Cristofer Salas

Personal information
- Full name: Cristofer Andrés Salas Barriga
- Date of birth: May 23, 2000 (age 25)
- Place of birth: Concepción, Chile
- Height: 1.76 m (5 ft 9 in)
- Position: Forward

Team information
- Current team: Lota Schwager
- Number: 18

Youth career
- 2016–2017: Naval
- 2017: → Universidad Católica (loan)

Senior career*
- Years: Team / Apps / (Gls)
- 2017–2019: Naval / – / (–)
- 2017: → Universidad Católica (loan) / 0 / (0)
- 2019: Deportes Concepción / – / (–)
- 2020–2021: Coquimbo Unido / 11 / (1)
- 2021–2025: Deportes Antofagasta / 35 / (3)
- 2022: → Deportes Concepción (loan) / 11 / (1)
- 2026–: Lota Schwager / 0 / (0)

= Cristofer Salas =

Chilean footballer (born 2000)

Cristofer Andrés Salas Barriga (born May 23, 2000) is a Chilean footballer who plays as a forward for Lota Schwager.

==Career==
A product of Naval, Salas was loaned out to the Universidad Católica under-21 team in 2017.

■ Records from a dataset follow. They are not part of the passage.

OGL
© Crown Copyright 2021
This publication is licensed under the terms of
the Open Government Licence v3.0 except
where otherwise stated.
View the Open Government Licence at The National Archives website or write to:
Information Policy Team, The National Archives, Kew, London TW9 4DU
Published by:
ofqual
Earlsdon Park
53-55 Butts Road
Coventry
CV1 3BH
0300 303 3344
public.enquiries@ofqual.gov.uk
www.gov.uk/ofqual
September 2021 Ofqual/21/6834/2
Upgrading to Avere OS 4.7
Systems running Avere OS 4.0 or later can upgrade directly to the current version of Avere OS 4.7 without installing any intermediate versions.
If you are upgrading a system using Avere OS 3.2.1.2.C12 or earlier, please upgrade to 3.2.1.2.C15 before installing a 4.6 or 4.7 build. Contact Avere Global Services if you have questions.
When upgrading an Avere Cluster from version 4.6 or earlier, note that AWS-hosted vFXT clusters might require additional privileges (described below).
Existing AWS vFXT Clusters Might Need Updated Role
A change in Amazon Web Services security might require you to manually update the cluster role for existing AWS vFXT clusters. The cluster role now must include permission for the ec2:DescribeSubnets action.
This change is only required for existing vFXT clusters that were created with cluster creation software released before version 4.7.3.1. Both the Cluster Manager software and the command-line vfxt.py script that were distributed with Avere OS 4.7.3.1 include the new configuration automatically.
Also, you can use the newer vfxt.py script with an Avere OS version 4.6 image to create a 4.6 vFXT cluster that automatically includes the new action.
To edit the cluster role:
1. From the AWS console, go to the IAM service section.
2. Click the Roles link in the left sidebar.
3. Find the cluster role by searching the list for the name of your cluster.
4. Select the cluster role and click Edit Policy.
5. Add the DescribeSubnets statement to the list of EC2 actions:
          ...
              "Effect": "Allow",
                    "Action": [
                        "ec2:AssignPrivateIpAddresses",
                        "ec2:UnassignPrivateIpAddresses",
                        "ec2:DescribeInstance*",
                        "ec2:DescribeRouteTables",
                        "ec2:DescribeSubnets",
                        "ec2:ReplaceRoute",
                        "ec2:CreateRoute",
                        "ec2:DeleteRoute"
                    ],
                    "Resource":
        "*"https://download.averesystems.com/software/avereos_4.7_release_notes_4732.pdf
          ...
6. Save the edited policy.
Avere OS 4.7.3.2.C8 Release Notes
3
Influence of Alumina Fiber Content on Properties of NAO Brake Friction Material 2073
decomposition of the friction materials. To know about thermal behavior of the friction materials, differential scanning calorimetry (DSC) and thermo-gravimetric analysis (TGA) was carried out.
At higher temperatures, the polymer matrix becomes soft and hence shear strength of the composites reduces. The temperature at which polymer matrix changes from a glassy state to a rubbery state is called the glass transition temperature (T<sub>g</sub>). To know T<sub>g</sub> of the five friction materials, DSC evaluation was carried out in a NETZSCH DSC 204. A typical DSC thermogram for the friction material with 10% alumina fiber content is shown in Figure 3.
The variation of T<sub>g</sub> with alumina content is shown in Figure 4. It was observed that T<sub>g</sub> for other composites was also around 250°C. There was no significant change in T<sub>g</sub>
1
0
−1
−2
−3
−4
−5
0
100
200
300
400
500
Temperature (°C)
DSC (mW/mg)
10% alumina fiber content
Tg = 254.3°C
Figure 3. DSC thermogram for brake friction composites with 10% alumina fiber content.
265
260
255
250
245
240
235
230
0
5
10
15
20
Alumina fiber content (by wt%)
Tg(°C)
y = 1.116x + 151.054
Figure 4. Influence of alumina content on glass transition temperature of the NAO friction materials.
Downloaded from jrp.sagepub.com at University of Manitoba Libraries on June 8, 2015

After playing for club Deportes Concepción at the Tercera A, the fourth level of Chilean football, and getting promotion to Segunda División, on 2020 season he joined to Chilean Primera División club Coquimbo Unido. Along with Coquimbo Unido, he played at the 2020 Copa Sudamericana.

In 2021, he moved to Deportes Antofagasta on a deal for four years. He left them at the end of the 2025 season.

In 2026, Salas joined Lota Schwager in the Segunda División Profesional de Chile.